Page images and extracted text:

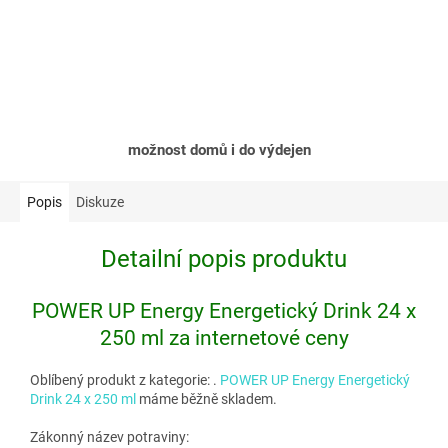
možnost domů i do výdejen
Popis
Diskuze
Detailní popis produktu
POWER UP Energy Energetický Drink 24 x
250 ml za internetové ceny
Oblíbený produkt z kategorie:
.
POWER UP Energy Energetický
Drink 24 x 250 ml
máme běžně skladem.
Zákonný název potraviny:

Directions:
Every line in the records above that contains the word "Energetický" is to be copied out.

The completed task:
POWER UP Energy Energetický Drink 24 x
POWER UP Energy Energetický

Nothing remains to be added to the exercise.